Textauszug ::
==================================================

Das SG630 war wohl unausgereift, und jemand, der damals ein kleines Vermögen für ein Tonbandgerät ausgegeben hat, das anschließend nur noch in der Werkstatt gestanden hat, war zurecht stinksauer und hat seine Erfahrungen in die Welt getragen. Daran, dass doch noch recht viele Exemplare vom SG630/631 existieren, kann man aber auch erkennen, dass es einige Geräte gegeben hat, die funktioniert haben und auch haltbar waren. Und außerdem kann man heute ganz anders an die Sache herangehen, wenn man so ein Gerät für kleines Geld irgendwo abstaubt, und mehr dazu benutzt, Erfahrungen zu sammen, als es im Alltag einsetzen zu wollen.

Ich finde es immer gut, wenn es Leute gibt, die sich wie Du um ein "schwarzes Schaf" kümmern. Würde das niemand tun, würden wahrscheinlich aus der Zeit irgendwann nur noch Revox A77 und ein paar Japaner zu sehen sein.

==================================================

Bereitgestellte Einträge ::
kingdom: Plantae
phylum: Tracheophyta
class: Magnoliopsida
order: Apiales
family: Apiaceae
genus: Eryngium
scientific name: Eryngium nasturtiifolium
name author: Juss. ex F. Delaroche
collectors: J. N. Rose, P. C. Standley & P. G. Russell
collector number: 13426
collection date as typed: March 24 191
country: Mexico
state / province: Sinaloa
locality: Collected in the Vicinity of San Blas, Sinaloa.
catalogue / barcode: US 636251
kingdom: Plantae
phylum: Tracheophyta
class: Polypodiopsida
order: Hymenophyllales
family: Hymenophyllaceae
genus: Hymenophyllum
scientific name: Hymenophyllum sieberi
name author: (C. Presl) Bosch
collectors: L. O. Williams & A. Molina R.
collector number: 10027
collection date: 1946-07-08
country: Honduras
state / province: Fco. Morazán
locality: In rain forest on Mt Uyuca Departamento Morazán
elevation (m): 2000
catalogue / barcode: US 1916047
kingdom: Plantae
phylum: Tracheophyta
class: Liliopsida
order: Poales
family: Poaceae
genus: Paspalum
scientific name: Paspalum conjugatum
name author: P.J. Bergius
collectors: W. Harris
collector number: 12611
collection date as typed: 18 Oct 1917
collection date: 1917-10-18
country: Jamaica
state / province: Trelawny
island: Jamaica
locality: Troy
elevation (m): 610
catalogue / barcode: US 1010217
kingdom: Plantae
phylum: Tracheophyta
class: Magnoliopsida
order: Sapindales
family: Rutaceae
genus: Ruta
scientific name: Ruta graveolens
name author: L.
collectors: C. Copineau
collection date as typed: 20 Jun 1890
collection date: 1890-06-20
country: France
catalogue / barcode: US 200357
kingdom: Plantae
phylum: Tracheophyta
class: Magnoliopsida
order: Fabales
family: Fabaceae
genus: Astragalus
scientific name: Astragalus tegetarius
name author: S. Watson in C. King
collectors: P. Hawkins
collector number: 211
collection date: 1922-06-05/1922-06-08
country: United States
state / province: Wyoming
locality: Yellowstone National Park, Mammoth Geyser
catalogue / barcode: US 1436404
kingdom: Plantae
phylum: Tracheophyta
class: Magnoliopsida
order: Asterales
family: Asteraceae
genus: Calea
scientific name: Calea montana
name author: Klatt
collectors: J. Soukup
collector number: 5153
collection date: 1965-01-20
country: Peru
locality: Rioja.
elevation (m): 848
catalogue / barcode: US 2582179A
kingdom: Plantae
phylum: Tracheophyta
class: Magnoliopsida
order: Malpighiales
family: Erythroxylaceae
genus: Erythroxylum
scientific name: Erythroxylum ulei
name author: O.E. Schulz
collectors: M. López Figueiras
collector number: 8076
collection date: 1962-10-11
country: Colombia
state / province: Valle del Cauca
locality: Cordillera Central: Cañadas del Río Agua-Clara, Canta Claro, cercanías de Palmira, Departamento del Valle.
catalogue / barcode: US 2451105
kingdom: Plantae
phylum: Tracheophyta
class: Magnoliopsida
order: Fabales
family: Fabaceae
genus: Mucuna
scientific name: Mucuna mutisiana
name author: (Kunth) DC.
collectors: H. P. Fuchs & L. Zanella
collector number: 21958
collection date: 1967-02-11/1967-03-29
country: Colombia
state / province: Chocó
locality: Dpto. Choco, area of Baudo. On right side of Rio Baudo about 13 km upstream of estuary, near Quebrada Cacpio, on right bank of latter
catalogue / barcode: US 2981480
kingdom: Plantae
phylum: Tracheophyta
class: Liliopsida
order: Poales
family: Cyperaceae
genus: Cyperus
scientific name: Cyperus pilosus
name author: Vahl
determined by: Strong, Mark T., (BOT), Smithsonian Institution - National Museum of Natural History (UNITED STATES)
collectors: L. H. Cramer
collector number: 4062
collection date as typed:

==================================================

Aufgaben ::
1) Welche Geräte wären laut Textauszug aus der Zeit wahrscheinlich irgendwann nur noch zu sehen, wenn sich niemand um ein „schwarzes Schaf“ kümmern würde?
2) Prüfe für jede Aussage, ob sie mit dem Textauszug übereinstimmt, und belege dein Ja oder Nein mit den entscheidenden Worten daraus: (a) Das SG630 war wohl ausgereift. (b) Vom SG630/631 existieren noch recht viele Exemplare. (c) Keines der Geräte hat funktioniert.
3) Gib den Textauszug von „Das SG630 war“ bis einschließlich „zu sehen sein.“ wieder und benenne dabei „Tonbandgerät“ in „Spulentonbandgerät“ um.

Lösungen ::
1) Nur noch Revox A77 und ein paar Japaner.

2)
(a) Nein: „Das SG630 war wohl unausgereift“
(b) Ja: „dass doch noch recht viele Exemplare vom SG630/631 existieren“
(c) Nein: „dass es einige Geräte gegeben hat, die funktioniert haben und auch haltbar waren“

3)
Das SG630 war wohl unausgereift, und jemand, der damals ein kleines Vermögen für ein Spulentonbandgerät ausgegeben hat, das anschließend nur noch in der Werkstatt gestanden hat, war zurecht stinksauer und hat seine Erfahrungen in die Welt getragen. Daran, dass doch noch recht viele Exemplare vom SG630/631 existieren, kann man aber auch erkennen, dass es einige Geräte gegeben hat, die funktioniert haben und auch haltbar waren. Und außerdem kann man heute ganz anders an die Sache herangehen, wenn man so ein Gerät für kleines Geld irgendwo abstaubt, und mehr dazu benutzt, Erfahrungen zu sammen, als es im Alltag einsetzen zu wollen.

Ich finde es immer gut, wenn es Leute gibt, die sich wie Du um ein "schwarzes Schaf" kümmern. Würde das niemand tun, würden wahrscheinlich aus der Zeit irgendwann nur noch Revox A77 und ein paar Japaner zu sehen sein.